I do love you, Devasena.

Dia juga merasakan hal yang sama untuk Sakti. Tapi setiap kali Sakti mengatakannya, yang ada ketakutan itu justru semakin merajalela. Dia takut tenggelam oleh rasa manis dan nyaman yang Sakti tawarkan untuknya. Tenggelam di dalam rasa yang memabukkan tanpa bisa dikendalikan, lalu akhirnya terluka. Terjerumus dalam lubang tanpa jalan keluar untuk meringkuk dan meratap dengan menyedihkan.

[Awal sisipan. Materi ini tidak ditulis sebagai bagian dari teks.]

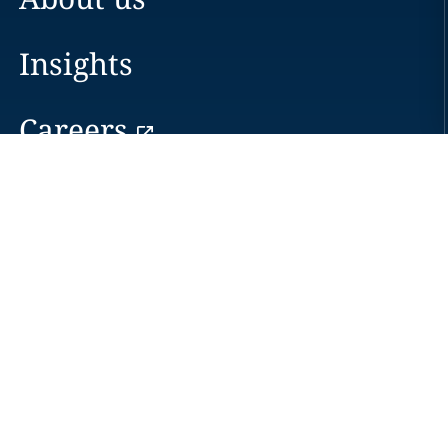
Insights
Careers
Locations
News
Events
Alumni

Sena mendesah kala matanya memanas.

Dirga membuat semuanya semakin memburuk. Sekarang Sena tidak ragu jika Dirga memang sudah gila. Laki-laki itu seperti hantu yang membayangi setiap langkah Sena, membuatnya teringat kenangan-kenangan buruk hingga Sena selalu merasa takut.

Sekali lagi, gadis itu menahan keinginan untuk mengambil gunting dan memotong bibirnya sendiri.

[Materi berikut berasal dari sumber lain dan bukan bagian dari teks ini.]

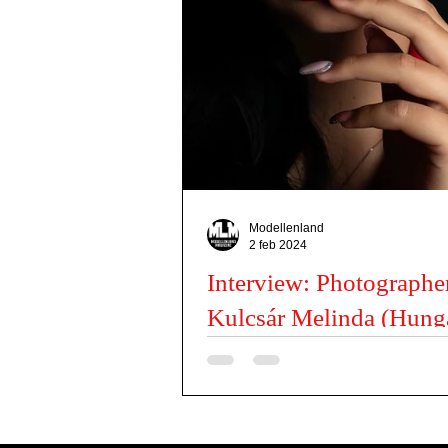
Actors
Misses
Dancers
Kids Issues
Modellenland
2 feb 2024
Interview: Photographe
Kulcsár Melinda (Hung
Budapest)
Can you tell us a little about you? My na
Melinda, I live in Budapest and I mostly c
My favourite photography subjects...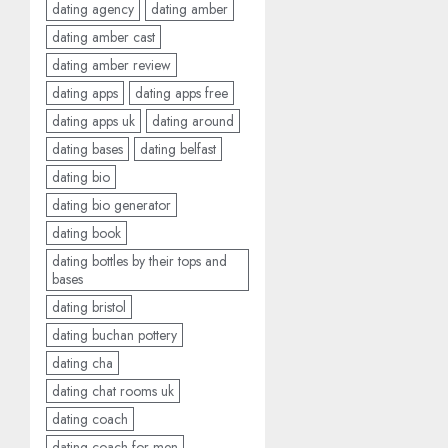
dating agency
dating amber
dating amber cast
dating amber review
dating apps
dating apps free
dating apps uk
dating around
dating bases
dating belfast
dating bio
dating bio generator
dating book
dating bottles by their tops and
bases
dating bristol
dating buchan pottery
dating cha
dating chat rooms uk
dating coach
dating coach for men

Sena menghembuskan nafas dan menghapus air matanya. Tidak apa-apa, rasa laknat karena kelakuan Dirga akan luntur seiring waktu tanpa Sakti harus tahu.

Sena menoleh ke arah waffle-nya. Meskipun dia ketakutan, tapi rasa hangat tetap menguasainya setiap kali Sakti memperlakukannya dengan manis. Rasa hangat yang begitu menggoda Sena untuk datang, meraba dan merasakannya. Tapi layaknya orang yang hanya berdiri di ambang pintu, Sena begitu takut untuk masuk dan terbalut dalam kehangatan itu.

Menghirup nafas panjang, Sena meraih ponselnya untuk berterima kasih pada Sakti meskipun ia yakin sekali itu sia-sia karena saat ini tengah malam. Namun hal yang ia temukan ketika layarnya hidup adalah sebuah pesan dari Sakti.

Mamas Sakti

Pilih salah satu. Menurut kamu, mana yang paling berat?

Bilang 'I Love You' sama aku,

Atau cerita tentang ciuman kamu tadi siang?